Mark was an influential and revered guitarist who made his name on the highly competitive '70s New York area cover band circuit with the band Rat Race Choir, an outfit that filled bars all over Long Island and upstate New York that were also frequented by the likes of Twisted Sister, Harlequin, and the Good Rats. (The 2014 doco We Are Fucking Twisted Sister! is worth viewing to get a flavor of that scene.) I saw his RRC drummer Steve Luongo with John Entwistle at Caravan of Dreams in 1999; I understand Mark toured with an earlier lineup of that band. Like a lot of players who made a living playing other people's music, Hitt was not recorded extensively, but there are numerous examples of his mastery on YouTube, and he had a track on the 2013 compilation The $100 Guitar Project.

Sumter was a scholar of blues, swing, and bebop, and the pre-eminent exponent of T-Bone Walker guitar style.
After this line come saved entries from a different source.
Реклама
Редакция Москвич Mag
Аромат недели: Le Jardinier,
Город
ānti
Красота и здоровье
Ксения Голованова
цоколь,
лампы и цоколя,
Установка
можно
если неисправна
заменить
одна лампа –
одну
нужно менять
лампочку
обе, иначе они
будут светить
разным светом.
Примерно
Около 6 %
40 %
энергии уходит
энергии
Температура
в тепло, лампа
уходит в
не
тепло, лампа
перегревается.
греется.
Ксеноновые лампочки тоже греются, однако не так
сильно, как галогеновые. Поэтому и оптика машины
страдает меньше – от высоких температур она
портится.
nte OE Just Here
Back in 1978-1981, the Juke Jumpers -- the band he formed with Ohio-via-Woodstock expat Jim Colegrove -- was the band I saw most often after the Nervebreakers. Sumter was a handful of rockaroll kids, including Freddie Cisneros, Jackie Newhouse, and Mike Buck, who started playing with Fort Worth blues eminence Robert Ealey at Black clubs around town in the early '70s, famously documented on the T-Bone Burnett-recorded Live at the New Blue Bird Nite Club (reissued a couple of years ago on the Record Town label). The Bluebird was as close to Nirvana as your humble chronicler o' events will experience in this life, a place where Como neighborhood folks, gassed-back hair/soul-patch sporting white blues guys, hipis, and punks rubbed shoulders with TCU frat/sorority kids and their parents who used to go see Howlin' Wolf and Bobby Bland at the Skyliner Ballroom in the early '60s. Stirring times were had by all.

Sumter's dad, a big band drummer from New Jersey, got stranded in Fort Worth and opened Record Town on University Drive in 1957 (year of my genesis). When I came here to open Peaches at 6393 Camp Bowie Blvd in 1978, he still had a second location at 6333 Camp Bowie, where I used to go on my work lunches to hear the cantankerous old Yank bag on my employer. Big Sumter told me his eldest son (Sumter III's younger brother Stephen grew up to play with Kris Kristofferson, among others) used to sneak downstairs when he was a tyke to spin his favorite sides, which he recognized by the colors of their labels. 

I was fortunate to be the recipient of numerous free guitar lessons, which Sumter dispensed from behind the counter at Record Town, and when I became aware, in the early Aughts, that college kids were buying records again because they were cheap, I bought a turntable from Sumter and started back collecting vinyl. I didn't see what was coming. (I also got his old copy of Bobby Bland's Two Steps from the Blues. Evidence below.) If you're from Fort Worth and dig music, chances are you have a story or two involving Sumter. If you don't know what the fuss was about Fort Worth blues but want to find out, go see Ray Reed or James Hinkle at the next opportunity. Don't take tomorrow for granted.